**WHAT NEEDS TO BE DONE:**
For the entries that follow, state how many lines include the word "False", giving the number and nothing else.

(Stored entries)
————————
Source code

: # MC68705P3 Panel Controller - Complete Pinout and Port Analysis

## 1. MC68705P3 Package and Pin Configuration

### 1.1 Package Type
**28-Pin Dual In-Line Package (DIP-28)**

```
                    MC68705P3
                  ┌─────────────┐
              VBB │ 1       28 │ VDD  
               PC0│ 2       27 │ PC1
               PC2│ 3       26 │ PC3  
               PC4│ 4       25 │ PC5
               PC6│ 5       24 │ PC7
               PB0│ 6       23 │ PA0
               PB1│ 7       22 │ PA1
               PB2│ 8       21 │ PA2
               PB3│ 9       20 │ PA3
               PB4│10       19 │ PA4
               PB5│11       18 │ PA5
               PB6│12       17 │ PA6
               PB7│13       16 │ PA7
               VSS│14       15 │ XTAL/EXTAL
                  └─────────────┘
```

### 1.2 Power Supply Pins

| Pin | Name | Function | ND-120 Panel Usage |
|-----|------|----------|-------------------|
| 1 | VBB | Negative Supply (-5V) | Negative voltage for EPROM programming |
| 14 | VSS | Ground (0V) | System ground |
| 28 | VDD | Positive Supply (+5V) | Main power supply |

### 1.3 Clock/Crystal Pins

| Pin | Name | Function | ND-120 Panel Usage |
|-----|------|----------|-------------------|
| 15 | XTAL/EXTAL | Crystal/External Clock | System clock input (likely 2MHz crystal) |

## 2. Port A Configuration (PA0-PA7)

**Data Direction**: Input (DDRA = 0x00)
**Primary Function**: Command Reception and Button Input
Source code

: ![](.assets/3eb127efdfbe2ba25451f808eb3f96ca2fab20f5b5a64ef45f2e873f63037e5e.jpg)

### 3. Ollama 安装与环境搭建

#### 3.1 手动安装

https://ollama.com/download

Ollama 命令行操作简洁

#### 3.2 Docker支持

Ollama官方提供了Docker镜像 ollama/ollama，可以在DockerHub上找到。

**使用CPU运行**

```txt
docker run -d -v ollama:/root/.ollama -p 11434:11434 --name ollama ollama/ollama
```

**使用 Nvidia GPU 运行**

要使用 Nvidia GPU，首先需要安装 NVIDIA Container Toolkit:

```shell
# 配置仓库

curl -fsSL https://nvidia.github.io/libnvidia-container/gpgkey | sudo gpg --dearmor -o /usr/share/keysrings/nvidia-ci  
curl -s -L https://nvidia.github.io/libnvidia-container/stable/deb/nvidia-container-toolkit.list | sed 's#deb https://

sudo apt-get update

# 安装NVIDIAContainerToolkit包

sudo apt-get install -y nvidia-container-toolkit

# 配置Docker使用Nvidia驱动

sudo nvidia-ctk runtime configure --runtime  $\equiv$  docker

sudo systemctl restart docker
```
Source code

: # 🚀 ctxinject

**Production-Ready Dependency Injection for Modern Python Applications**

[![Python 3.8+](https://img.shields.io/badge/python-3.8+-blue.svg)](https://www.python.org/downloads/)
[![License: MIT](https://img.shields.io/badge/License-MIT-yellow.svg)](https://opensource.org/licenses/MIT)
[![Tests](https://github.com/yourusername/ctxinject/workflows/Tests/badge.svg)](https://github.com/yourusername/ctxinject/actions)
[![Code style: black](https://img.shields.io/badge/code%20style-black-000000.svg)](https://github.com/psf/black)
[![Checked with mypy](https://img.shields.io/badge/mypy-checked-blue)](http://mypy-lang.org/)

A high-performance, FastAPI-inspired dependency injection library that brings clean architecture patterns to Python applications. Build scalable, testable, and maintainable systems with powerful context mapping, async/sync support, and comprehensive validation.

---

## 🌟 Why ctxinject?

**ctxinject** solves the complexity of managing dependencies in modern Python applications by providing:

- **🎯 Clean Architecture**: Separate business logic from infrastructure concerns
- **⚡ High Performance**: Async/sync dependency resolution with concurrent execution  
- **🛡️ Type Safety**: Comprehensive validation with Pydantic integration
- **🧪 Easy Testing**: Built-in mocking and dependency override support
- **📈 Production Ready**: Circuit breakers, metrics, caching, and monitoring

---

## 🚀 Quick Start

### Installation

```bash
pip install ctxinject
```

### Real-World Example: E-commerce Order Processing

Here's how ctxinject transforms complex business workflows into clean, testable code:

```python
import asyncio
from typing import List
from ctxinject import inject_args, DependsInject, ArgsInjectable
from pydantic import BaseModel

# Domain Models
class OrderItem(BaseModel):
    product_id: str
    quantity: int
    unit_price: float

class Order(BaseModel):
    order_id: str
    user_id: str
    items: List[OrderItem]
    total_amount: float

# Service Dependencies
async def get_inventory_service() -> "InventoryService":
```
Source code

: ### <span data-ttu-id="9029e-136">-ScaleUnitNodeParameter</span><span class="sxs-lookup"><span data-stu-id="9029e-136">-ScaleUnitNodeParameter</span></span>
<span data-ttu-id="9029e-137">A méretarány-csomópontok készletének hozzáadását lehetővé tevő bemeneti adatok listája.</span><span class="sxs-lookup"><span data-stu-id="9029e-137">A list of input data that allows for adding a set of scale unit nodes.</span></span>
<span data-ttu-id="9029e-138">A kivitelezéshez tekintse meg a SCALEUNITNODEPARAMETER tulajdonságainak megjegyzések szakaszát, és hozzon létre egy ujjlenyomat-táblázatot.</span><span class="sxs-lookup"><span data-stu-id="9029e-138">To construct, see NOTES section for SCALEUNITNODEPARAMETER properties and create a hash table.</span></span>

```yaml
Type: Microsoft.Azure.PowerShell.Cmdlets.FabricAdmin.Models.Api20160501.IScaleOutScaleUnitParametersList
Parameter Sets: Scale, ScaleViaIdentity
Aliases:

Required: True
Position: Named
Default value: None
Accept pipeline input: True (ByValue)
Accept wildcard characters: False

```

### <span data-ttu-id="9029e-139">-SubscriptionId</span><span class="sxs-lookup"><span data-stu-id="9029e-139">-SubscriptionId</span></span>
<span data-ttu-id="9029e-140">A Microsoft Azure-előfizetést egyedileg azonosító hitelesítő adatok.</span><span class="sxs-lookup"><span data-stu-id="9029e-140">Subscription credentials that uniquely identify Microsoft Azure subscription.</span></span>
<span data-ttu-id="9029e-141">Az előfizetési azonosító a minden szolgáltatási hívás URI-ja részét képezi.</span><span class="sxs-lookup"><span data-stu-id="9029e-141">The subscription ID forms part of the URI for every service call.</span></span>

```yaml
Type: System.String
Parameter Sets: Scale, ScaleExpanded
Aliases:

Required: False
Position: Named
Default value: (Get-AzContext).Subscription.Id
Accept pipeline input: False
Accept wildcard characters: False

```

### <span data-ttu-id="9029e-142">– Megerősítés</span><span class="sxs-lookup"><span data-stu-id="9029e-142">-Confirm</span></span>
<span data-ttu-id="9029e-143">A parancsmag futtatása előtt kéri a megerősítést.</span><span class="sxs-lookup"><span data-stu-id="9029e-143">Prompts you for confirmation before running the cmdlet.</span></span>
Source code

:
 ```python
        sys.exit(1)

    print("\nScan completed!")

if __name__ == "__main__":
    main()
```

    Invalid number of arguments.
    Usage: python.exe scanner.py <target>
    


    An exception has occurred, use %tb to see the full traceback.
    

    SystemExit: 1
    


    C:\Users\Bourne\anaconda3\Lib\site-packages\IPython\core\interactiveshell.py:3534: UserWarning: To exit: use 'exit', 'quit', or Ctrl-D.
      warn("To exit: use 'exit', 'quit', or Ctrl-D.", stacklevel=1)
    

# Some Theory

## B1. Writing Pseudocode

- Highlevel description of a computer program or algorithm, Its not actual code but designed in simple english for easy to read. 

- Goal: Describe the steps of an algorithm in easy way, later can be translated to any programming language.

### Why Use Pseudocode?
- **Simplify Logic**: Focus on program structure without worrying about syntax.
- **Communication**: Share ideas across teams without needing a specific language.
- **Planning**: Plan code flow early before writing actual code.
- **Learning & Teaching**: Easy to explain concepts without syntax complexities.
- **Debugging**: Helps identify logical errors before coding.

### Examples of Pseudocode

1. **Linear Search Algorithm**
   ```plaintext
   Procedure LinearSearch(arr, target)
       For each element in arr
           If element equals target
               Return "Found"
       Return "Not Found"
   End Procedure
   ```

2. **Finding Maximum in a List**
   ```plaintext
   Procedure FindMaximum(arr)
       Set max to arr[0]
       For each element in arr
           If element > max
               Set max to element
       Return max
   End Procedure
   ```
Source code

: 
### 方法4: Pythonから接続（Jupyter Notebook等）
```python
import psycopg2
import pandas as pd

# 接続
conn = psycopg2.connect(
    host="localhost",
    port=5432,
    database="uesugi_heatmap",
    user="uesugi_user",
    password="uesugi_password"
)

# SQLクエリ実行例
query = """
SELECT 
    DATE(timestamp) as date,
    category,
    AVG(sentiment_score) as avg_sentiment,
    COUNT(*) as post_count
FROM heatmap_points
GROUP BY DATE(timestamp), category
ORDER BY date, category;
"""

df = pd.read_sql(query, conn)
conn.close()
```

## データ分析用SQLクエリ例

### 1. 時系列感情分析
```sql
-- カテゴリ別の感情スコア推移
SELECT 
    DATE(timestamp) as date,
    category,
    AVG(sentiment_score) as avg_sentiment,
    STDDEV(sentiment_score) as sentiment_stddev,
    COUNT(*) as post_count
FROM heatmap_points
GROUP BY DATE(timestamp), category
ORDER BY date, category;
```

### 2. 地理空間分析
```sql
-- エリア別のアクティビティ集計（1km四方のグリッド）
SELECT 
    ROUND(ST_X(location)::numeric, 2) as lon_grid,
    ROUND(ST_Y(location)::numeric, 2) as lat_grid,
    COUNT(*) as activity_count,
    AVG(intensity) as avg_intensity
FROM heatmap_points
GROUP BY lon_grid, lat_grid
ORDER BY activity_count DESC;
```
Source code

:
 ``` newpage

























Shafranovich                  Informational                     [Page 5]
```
————————
**RESULT OF THE TASK:**
4